As the tax consulting industry grows, it occasionally has led public employees involved in tax administration across the aisle and into the private sector.
In August, Ryan LLC, one of the nation’s largest tax service firms, hired Jason DeCuir away from the Louisiana Department of Revenue.
Ryan, which has a reputation for being aggressively involved in tax policy, particularly in its home state of Texas, occasionally works with businesses receiving credits through the Quality Jobs and Industrial Tax Exemption programs in Louisiana.
Recently, the company advocated for the passage of a bill that created sales and use tax rebates for procurement processing companies, and now Ryan stays busy with Louisiana businesses taking advantage of the exemption. That rebate is administered by the Department of Revenue, where DeCuir until recently served as executive counsel.

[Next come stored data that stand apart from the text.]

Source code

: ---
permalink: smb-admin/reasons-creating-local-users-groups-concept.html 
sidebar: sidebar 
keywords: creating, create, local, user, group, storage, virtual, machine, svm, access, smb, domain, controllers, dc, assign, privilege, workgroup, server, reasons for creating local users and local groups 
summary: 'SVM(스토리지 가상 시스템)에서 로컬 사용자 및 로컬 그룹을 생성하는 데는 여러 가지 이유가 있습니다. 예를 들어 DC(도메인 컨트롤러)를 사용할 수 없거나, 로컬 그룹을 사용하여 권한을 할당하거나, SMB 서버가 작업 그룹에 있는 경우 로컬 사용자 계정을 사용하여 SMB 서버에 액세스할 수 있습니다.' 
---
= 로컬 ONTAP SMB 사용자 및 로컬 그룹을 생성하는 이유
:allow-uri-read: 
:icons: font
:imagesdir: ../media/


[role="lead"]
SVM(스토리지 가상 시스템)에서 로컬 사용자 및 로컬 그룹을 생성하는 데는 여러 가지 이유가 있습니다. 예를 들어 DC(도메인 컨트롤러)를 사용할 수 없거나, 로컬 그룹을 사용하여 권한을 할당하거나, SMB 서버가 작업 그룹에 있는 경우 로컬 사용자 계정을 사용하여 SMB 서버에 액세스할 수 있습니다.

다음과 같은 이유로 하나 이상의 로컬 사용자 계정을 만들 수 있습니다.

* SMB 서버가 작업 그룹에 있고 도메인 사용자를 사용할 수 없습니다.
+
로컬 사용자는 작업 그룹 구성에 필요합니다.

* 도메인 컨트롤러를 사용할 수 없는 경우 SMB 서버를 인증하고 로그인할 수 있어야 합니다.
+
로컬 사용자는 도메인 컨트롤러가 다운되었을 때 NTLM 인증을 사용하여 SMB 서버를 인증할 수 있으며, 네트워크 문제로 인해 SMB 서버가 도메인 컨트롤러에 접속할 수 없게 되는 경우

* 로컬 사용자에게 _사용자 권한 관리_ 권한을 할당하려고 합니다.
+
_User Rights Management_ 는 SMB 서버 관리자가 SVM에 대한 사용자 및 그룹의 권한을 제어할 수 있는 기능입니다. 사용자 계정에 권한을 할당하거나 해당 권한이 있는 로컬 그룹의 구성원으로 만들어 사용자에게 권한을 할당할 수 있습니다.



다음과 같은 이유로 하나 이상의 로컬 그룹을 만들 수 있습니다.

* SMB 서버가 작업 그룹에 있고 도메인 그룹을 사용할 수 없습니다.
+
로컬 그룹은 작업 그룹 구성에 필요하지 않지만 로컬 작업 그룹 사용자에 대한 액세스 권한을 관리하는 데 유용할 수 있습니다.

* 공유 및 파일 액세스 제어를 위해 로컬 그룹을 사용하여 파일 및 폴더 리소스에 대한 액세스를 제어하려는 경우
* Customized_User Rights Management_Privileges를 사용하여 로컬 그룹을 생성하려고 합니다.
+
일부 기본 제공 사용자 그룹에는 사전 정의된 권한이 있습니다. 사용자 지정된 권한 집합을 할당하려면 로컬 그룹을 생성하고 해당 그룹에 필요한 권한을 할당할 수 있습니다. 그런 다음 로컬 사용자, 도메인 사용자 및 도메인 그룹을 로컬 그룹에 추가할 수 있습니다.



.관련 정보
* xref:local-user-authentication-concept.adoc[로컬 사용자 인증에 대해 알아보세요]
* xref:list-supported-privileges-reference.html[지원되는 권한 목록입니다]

“His knowledge of complex tax, legislative and regulatory issues will be invaluable in the development and execution of effective public affairs strategies for our clients,” Ryan CEO G. Brint Ryan said in a September news release announcing DeCuir’s new job.
DeCuir said in an interview that he’ll be working with businesses seeking the tax exemptions, as well as lobbying the Legislature on policy. He said he will stay away from any matters that he worked on while he was at the Department of Revenue to avoid any appearance of a conflict.
Tax consultants aren’t the only ones making it difficult to tinker with the state’s incentive programs.
State Sen. Jack Donahue, R-Mandeville, noted that Gov. Bobby Jindal vetoed a bill that would have simply required the Revenue Estimating Conference to estimate and approve the annual expenditure of tax incentives; Jindal complained the bill would have had a chilling effect on business.
While Donahue disagreed with the governor, it doesn’t bother him to see businesses or tax consultants acting in their own self-interest. “That’s the nature of the beast,” Donahue said. “Lobbyists are always on one side or the other, and I don’t have a problem with them doing their job.”
Allison said tax credits make easy targets for legislators and skeptics, but he disagrees with the criticism.
“It’s really sexy right now in the Capitol to bash tax exemptions,” Allison said. “People think there’s some huge amount of revenue if all of these were repealed and money would be flowing back to the state coffers.”
In fact, he said, the programs accomplish their intended purpose: influencing business owners’ decisions to locate in Louisiana and hire local people.
“The programs we’re talking about require job creation and investment to even get the credit,” Allison said. “These do affect business decisions. Businesses are out there looking at the tax code.”